Autoregressive Boltzmann Generators

Autoregressive Boltzmann Generators (ArBG)§

Core Idea§

Boltzmann Generators (BGs) aim to generate independent equilibrium samples from a target Boltzmann distribution $p(x) \propto e^{-U(x)/kT}$ by training a generative model $q_\theta(x)$ with exact likelihoods and reweighting via importance sampling. Prior BGs rely on normalizing flows (NFs), which are constrained by invertibility (discrete-time NFs) or suffer from costly Jacobian determinants (continuous-time NFs). ArBG departs from flows by using an autoregressive model, which sequentially generates coordinates and allows tractable likelihoods without invertibility constraints.

Methodology§

ArBG factorizes the joint distribution of molecular coordinates $x = (x_1, \dots, x_N)$ (where each $x_i$ may represent a group of atoms) as: $$ q_\theta(x) = \prod_{i=1}^N q_\theta(x_i \mid x_{<i}). $$ Each conditional is modeled as a mixture of Gaussians or a more flexible distribution (e.g., real-valued non-volume preserving (real NVP) block).

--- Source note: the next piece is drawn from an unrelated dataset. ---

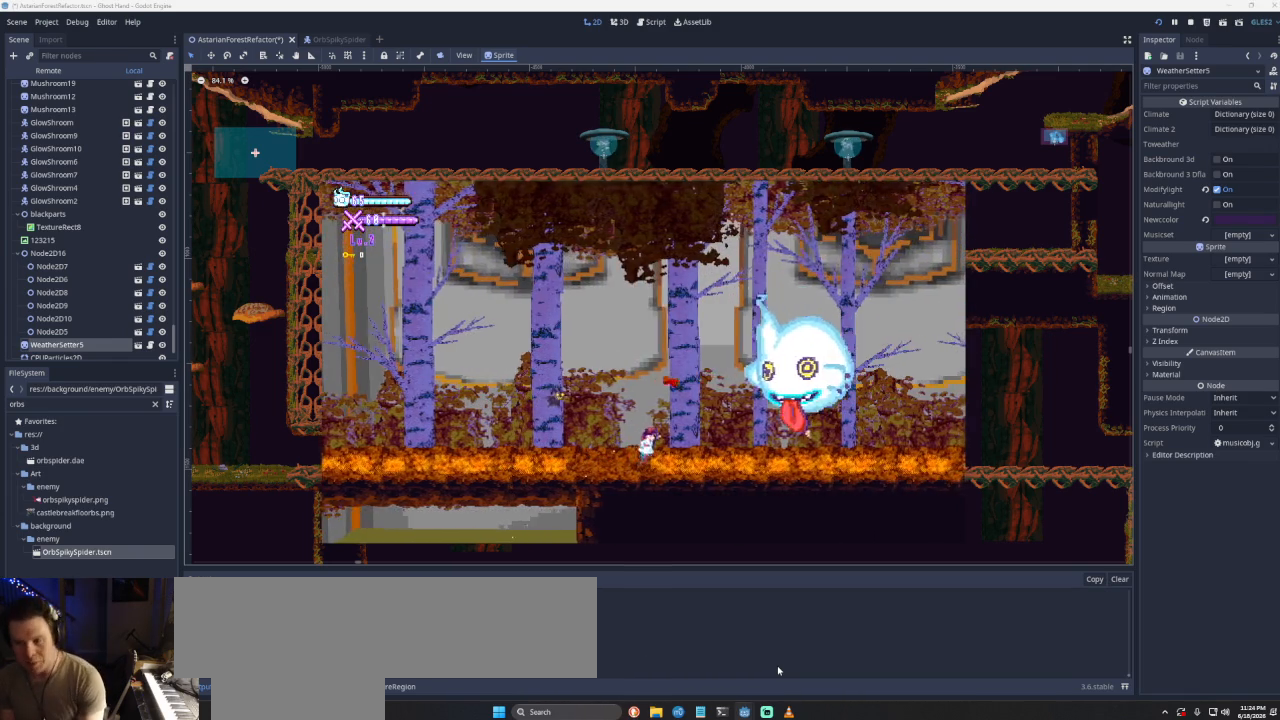
{"buttons": [], "left_stick": "right", "right_stick": "center", "events": [[67, "CROSS", "down"], [67, "SQUARE", "down"], [167, "left_stick", "left"], [467, "CROSS", "up"], [467, "left_stick", "right"], [500, "SQUARE", "up"]]}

The model is trained by minimizing the Kullback-Leibler divergence to the target, which reduces to maximum likelihood on samples from the target (if available) or via self-training with importance sampling. The key advantage: autoregressive models are universal approximators of probability distributions and do not require invertibility, enabling more expressive conditionals.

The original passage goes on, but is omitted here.